-- Opening Marker --

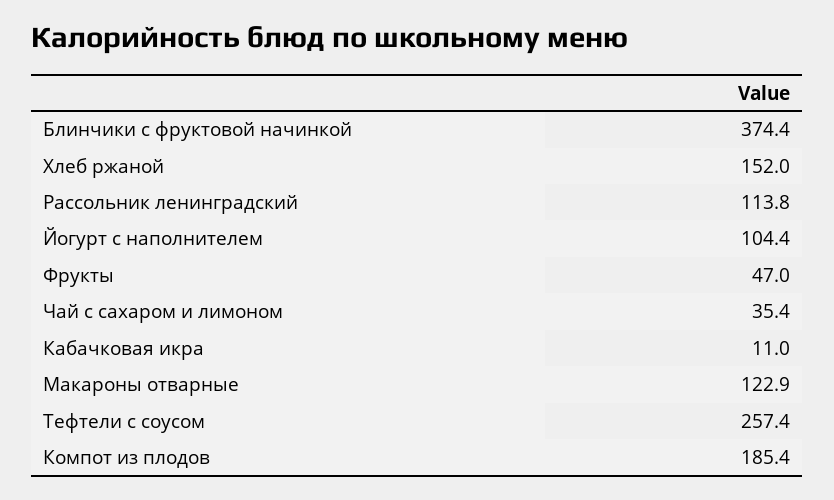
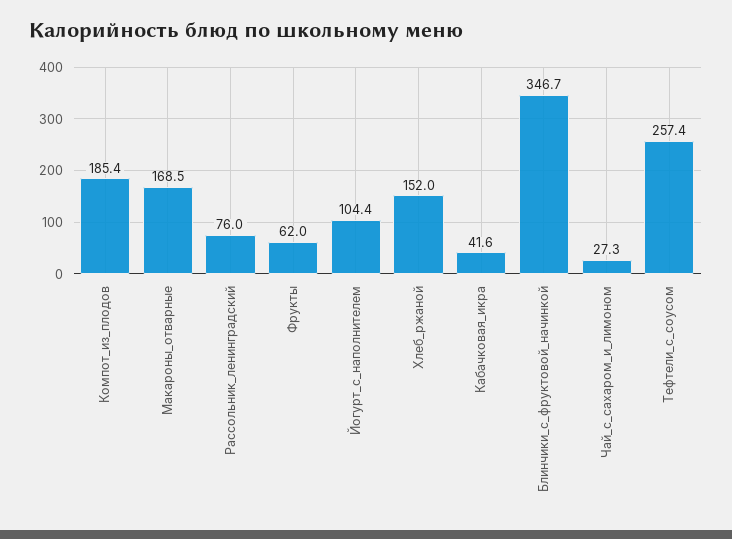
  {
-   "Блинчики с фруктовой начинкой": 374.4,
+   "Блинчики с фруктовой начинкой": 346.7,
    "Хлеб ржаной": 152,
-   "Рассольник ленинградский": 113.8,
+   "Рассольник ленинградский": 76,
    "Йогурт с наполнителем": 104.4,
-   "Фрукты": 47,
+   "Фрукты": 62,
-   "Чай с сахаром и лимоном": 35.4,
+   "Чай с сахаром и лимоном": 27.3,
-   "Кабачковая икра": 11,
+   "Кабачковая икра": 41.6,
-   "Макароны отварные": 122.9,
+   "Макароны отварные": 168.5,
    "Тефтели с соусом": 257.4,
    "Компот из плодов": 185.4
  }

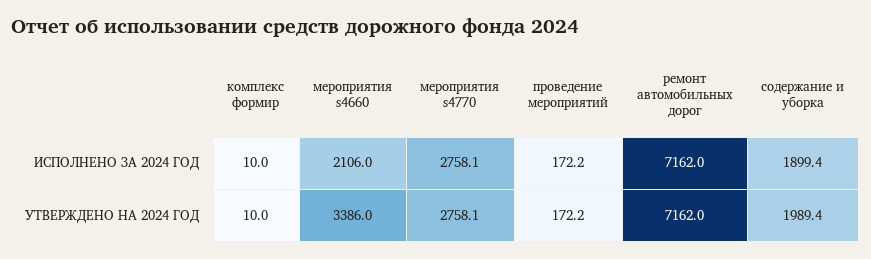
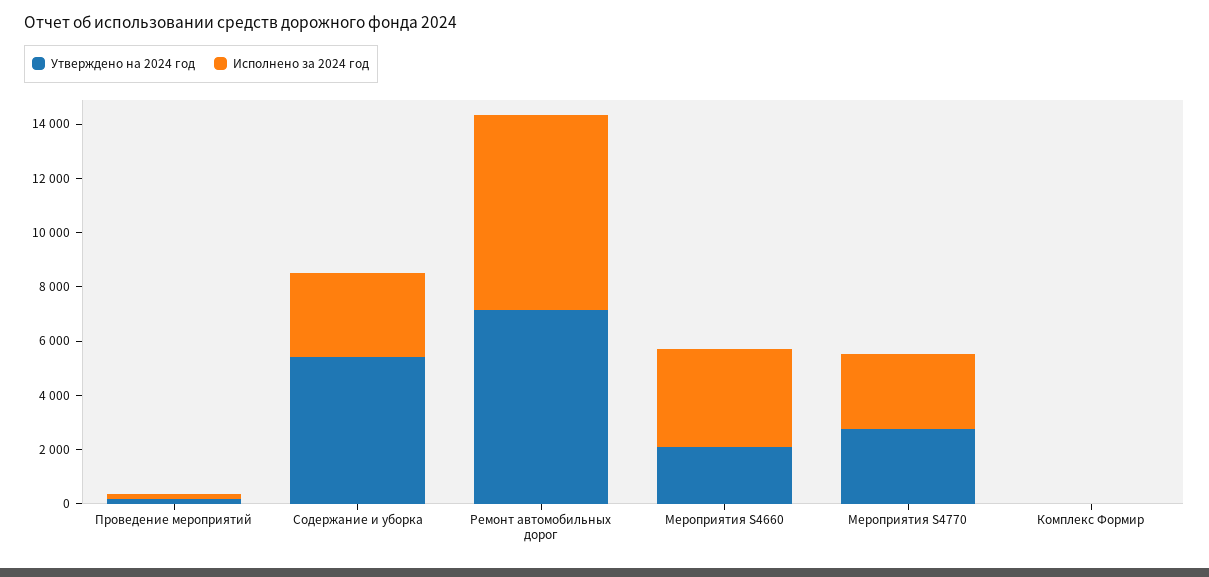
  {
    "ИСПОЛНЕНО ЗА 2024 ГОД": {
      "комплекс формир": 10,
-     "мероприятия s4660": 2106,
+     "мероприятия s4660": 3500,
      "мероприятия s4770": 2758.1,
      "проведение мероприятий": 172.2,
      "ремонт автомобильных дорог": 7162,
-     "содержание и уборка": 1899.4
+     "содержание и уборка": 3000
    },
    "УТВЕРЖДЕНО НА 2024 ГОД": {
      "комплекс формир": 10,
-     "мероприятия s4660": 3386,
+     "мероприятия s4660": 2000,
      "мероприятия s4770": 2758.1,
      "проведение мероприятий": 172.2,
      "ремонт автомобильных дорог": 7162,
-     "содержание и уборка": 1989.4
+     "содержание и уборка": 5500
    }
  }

-- Closing Marker --

# [TRY IT]
From the listing, reproduce every line where the word "отварные" is present.

# [TASK RESULT]
-   "Макароны отварные": 122.9,
+   "Макароны отварные": 168.5,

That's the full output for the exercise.